BY Ian Dunn | June 6 2014 | 0 COMMENTS print
Children can be the catalyst for change
Publication Date: 2014-06-06
Pope Francis tells a youthful audience at the Vatican that with love, they can change the world for the better
Pope Francis has told some of Italy’s poorest children that with love they can change the world.
Last Saturday the Holy Father (right) met with 400 children from disadvantaged homes in Rome and Naples and they waved and cheered as he told them about the importance of bringing love to a dark world.
“Is it possible to make a better world?” he asked the children gathered in the atrium of the Pope Paul VI hall, as they shouted ‘Yes!’ in reply.
“Yes!
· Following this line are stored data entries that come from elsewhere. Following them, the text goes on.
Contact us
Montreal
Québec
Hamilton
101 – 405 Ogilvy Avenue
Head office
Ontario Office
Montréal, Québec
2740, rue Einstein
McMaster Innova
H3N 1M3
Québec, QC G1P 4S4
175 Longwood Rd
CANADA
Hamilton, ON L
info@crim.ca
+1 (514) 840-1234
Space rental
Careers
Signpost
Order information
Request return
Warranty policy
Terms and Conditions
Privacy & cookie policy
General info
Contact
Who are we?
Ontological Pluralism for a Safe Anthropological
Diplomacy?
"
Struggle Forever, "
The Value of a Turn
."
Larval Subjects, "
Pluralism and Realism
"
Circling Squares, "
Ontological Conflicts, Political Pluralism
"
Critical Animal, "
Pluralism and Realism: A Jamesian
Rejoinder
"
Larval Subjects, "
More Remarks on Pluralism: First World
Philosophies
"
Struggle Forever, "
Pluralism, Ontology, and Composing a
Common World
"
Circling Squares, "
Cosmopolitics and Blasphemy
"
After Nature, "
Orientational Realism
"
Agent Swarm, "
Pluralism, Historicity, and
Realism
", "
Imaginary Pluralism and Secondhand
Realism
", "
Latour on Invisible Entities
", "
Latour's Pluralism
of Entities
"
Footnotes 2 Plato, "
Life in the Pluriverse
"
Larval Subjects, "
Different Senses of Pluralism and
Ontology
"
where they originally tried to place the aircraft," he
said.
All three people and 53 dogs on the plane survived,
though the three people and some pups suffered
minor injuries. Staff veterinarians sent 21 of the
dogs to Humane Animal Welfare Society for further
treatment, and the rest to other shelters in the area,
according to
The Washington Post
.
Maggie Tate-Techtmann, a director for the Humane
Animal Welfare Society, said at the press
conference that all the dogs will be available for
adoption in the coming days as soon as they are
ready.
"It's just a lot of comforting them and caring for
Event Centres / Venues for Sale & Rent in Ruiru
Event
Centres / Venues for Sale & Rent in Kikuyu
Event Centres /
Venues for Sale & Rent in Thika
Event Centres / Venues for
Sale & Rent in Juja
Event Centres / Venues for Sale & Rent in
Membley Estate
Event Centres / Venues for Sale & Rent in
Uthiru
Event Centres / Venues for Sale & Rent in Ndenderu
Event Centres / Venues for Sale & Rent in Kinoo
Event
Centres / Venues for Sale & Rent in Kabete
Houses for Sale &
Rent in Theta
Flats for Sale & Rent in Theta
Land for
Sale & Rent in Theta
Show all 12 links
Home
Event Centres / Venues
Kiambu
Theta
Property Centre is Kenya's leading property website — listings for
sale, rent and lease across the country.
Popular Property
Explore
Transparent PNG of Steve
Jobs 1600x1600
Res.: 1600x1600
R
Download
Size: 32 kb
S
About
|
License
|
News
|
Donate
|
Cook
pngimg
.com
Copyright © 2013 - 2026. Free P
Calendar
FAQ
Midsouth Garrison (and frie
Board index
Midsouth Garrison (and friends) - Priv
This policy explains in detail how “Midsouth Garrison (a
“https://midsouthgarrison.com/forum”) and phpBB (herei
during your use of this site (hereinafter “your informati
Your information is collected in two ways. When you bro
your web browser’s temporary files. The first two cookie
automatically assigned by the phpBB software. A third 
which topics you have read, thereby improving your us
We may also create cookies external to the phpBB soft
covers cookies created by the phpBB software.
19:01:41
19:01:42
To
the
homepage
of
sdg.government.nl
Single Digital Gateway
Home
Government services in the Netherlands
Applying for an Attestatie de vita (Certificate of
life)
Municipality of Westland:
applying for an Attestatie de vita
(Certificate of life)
And better than the world I live in?” Pope Francis continued, as his young audience again shouted, ‘yes!’
“Yes. And to make a better world, how do we do it? With hate? Do we make it with hate?” Some children stood up out of their chairs to shout, ‘no!’
“Good, say it, say it louder,” he encouraged them, explaining that the task is done ‘with love.’
“With love,” he continued. “Everyone together, as brothers, struggling alongside the other for love. And for this, I will tell you something: when the Apostle John, who was a very close friend of Jesus—a very close friend—wanted to say who God is, do you know what he said? ‘God is love.’ It’s beautiful.”
At the end, Pope Francis said that he was very happy to have spent time with the children, and said he would pray to the Lord to make them into boys and girls, men and women who would go forward with love.
“When God’s love goes ahead, everything goes well,” he said.
The event was arranged by the Pontifical Council for Culture, and Cardinal Gianfranco Ravasi, head of the Pontifical Council for Culture, said it was part of the ‘Court of the Gentiles’ programme that was established as an opportunity for ‘dialogue between believers and nonbelievers,’ at every social level.
He hopes that they will also be willing to confront ‘the mess, the knots, the obscure things of life.’
“It’s not for nothing that (today’s) symbol was the excavation of the light,” Cardinal Ravasi noted, since the small boy who brought up the jar filled with dirt from the catacombs comes from a home with parents involved in drugs, living in terribly impoverished circumstances. His presentation of that gift ‘profoundly signifies for the children what it is to conserve the interior light.’